- [TASK TO COMPLETE] Below are the entries. Print only the lines starting at the one with "Alibaba ermöglichen, seine bestehenden" and ending at the one with "1089 Budapest, Nagyvárad tér 4.", exactly, with no pictures.

- [EXERCISE DATA]
[Start of section]

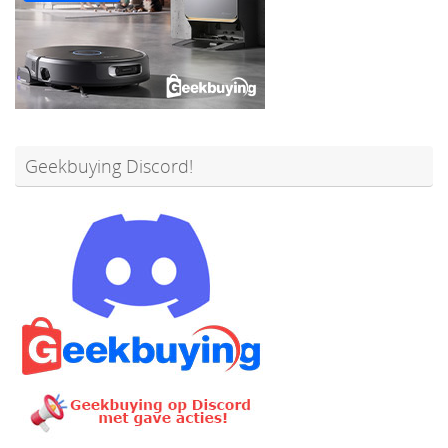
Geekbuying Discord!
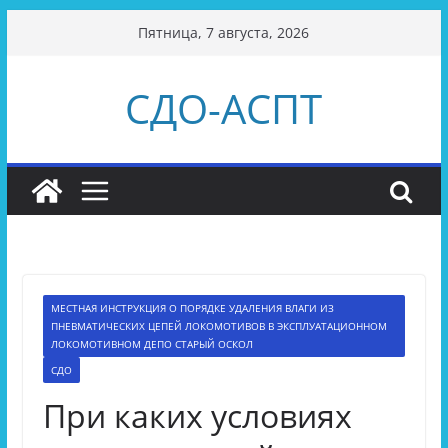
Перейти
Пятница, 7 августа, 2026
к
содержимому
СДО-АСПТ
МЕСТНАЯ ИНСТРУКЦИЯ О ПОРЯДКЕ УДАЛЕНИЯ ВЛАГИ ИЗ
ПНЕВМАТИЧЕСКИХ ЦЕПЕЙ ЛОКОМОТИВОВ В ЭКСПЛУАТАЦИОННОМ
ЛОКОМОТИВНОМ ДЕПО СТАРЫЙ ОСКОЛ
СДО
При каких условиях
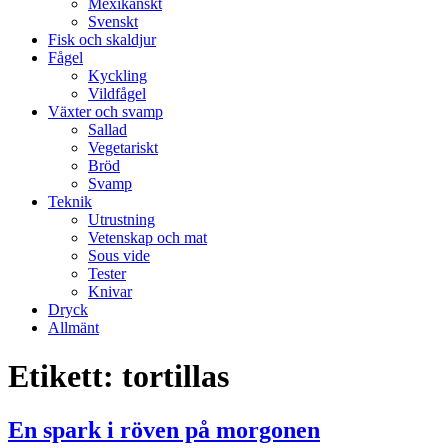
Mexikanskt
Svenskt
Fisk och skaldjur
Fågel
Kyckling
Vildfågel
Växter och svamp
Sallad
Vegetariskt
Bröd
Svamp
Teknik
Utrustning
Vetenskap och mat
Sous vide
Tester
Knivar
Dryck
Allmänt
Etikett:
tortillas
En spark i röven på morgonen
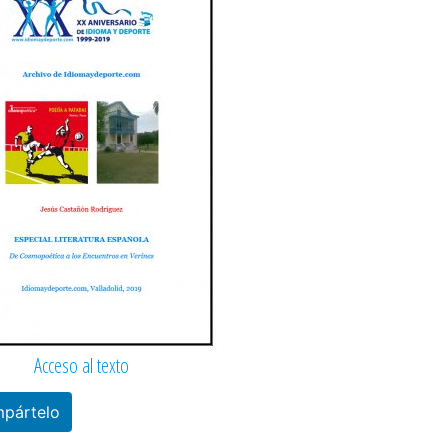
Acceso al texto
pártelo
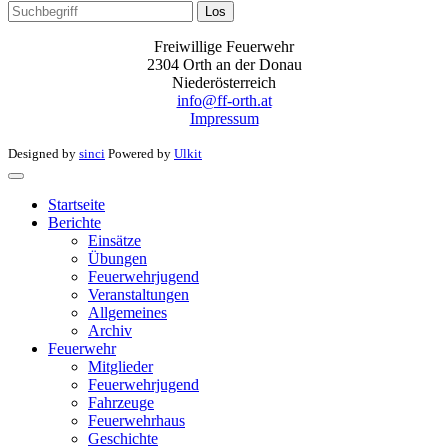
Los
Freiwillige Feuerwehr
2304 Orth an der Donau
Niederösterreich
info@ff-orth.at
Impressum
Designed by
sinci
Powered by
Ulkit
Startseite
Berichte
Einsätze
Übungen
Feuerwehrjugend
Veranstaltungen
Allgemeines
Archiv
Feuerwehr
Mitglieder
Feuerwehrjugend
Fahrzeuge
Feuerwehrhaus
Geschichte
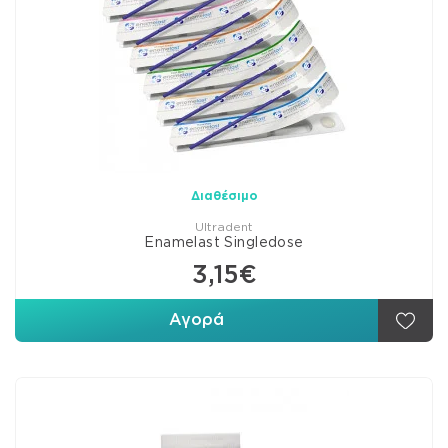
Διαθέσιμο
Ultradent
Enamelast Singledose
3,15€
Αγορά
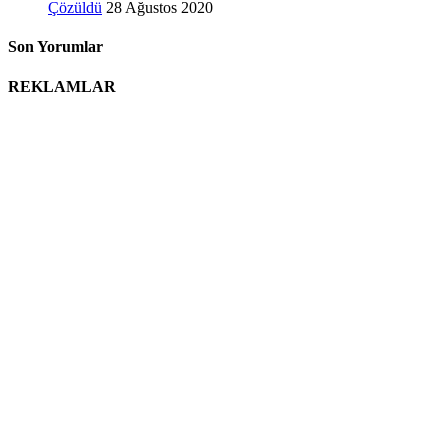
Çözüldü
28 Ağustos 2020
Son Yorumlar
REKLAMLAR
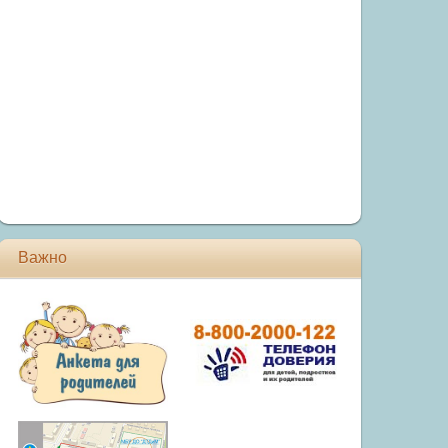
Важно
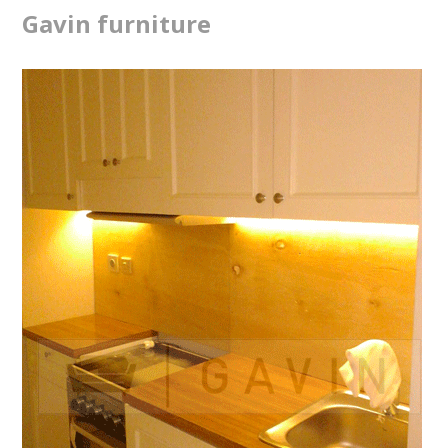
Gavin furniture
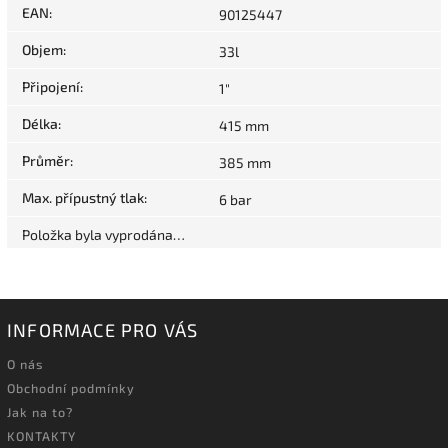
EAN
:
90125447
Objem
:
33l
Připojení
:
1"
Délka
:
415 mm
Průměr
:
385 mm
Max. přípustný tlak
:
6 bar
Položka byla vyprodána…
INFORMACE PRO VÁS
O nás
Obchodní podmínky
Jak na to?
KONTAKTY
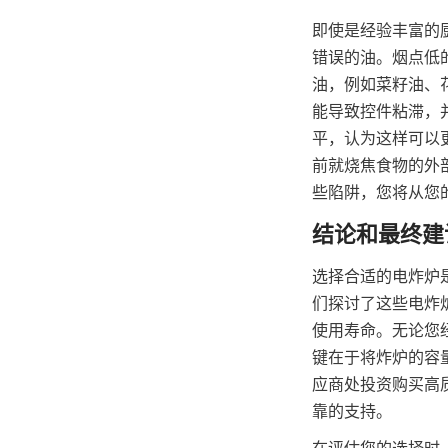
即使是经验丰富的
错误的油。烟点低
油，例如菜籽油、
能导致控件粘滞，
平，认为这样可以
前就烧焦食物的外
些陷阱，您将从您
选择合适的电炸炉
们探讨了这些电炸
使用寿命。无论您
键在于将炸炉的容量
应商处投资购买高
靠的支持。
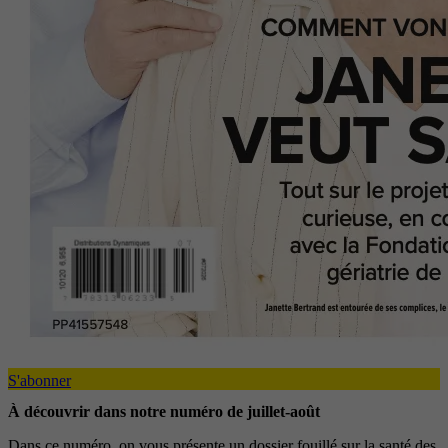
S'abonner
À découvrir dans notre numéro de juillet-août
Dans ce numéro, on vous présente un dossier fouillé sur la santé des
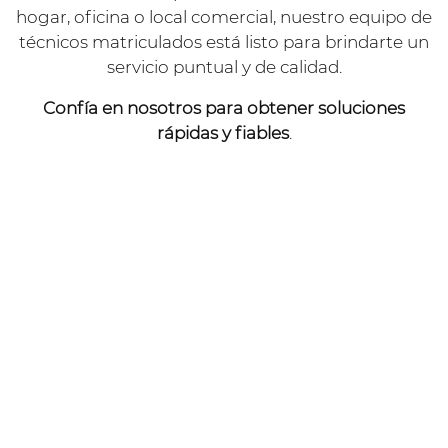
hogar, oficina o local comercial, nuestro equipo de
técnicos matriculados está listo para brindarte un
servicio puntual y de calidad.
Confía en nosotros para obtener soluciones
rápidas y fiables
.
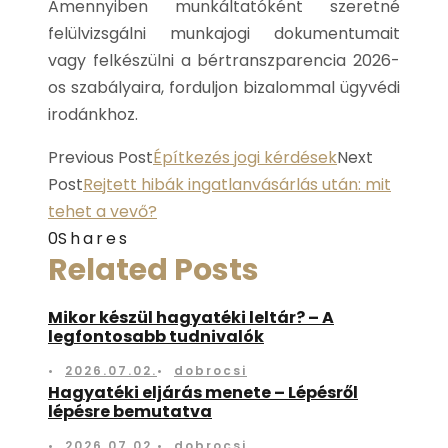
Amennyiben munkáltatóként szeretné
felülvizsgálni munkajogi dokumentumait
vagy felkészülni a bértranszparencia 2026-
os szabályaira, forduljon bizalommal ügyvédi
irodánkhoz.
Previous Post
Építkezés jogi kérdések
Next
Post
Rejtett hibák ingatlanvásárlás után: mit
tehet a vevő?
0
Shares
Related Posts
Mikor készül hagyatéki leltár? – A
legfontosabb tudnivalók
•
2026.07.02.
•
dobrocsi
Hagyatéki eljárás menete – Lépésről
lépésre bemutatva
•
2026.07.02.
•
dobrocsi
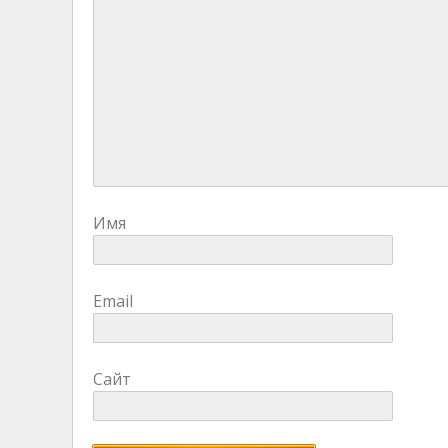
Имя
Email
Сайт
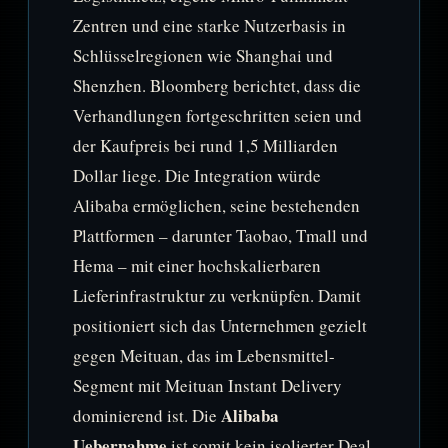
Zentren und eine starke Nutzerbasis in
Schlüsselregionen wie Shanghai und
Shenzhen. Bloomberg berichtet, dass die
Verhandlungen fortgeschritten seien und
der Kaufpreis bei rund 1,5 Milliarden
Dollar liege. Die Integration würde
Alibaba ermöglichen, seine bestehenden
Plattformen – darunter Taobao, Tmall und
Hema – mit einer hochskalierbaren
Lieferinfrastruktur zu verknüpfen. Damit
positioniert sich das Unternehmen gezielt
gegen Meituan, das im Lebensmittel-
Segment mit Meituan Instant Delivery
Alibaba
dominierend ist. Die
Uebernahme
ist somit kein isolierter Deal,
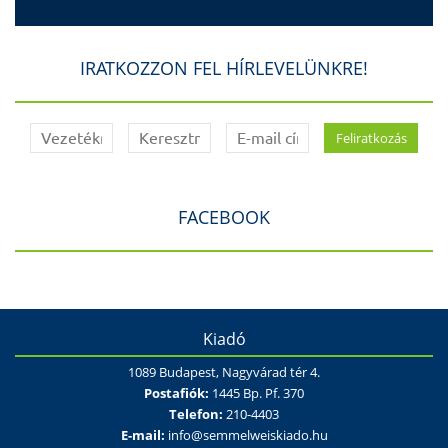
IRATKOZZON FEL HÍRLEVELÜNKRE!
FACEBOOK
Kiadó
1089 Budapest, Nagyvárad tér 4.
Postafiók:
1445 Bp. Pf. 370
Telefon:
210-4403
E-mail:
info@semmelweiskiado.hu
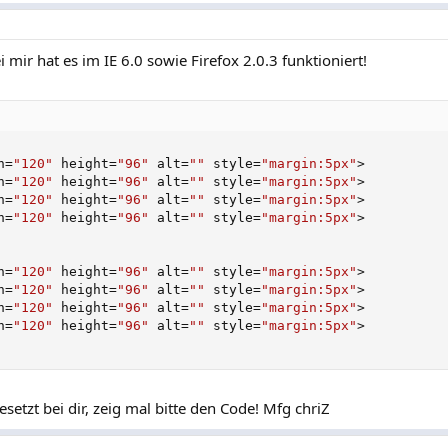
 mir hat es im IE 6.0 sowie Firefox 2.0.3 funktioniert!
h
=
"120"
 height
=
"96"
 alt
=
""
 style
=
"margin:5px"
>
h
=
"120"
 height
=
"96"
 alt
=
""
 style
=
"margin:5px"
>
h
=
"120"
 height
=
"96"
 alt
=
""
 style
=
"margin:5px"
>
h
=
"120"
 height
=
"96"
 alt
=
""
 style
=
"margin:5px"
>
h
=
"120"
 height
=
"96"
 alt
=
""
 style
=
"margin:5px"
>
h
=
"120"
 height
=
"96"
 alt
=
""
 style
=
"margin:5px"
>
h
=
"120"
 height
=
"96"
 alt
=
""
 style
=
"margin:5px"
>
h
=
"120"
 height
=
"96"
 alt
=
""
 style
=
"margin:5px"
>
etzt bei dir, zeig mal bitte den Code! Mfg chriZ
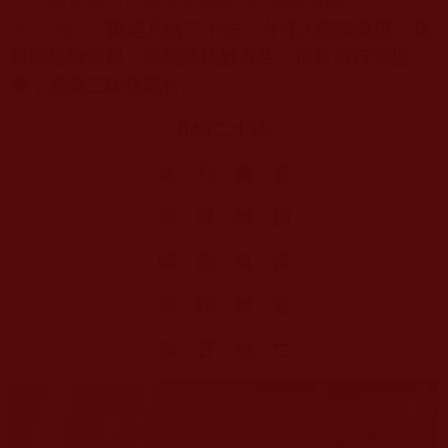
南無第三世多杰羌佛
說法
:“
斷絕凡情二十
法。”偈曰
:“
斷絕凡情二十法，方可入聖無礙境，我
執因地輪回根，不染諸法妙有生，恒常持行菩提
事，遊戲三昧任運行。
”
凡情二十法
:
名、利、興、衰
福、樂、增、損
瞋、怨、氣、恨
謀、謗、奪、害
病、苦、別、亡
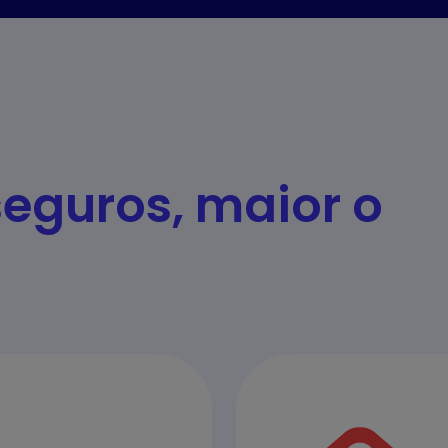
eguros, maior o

[End of section]

- [TASK RESPONSE]
Alibaba ermöglichen, seine bestehenden
Plattformen – darunter Taobao, Tmall und
Hema – mit einer hochskalierbaren
Lieferinfrastruktur zu verknüpfen. Damit
positioniert sich das Unternehmen gezielt
gegen Meituan, das im Lebensmittel-
Segment mit Meituan Instant Delivery
Alibaba
dominierend ist. Die
Uebernahme
ist somit kein isolierter Deal,
IRATKOZZON FEL HÍRLEVELÜNKRE!
FACEBOOK
Kiadó
1089 Budapest, Nagyvárad tér 4.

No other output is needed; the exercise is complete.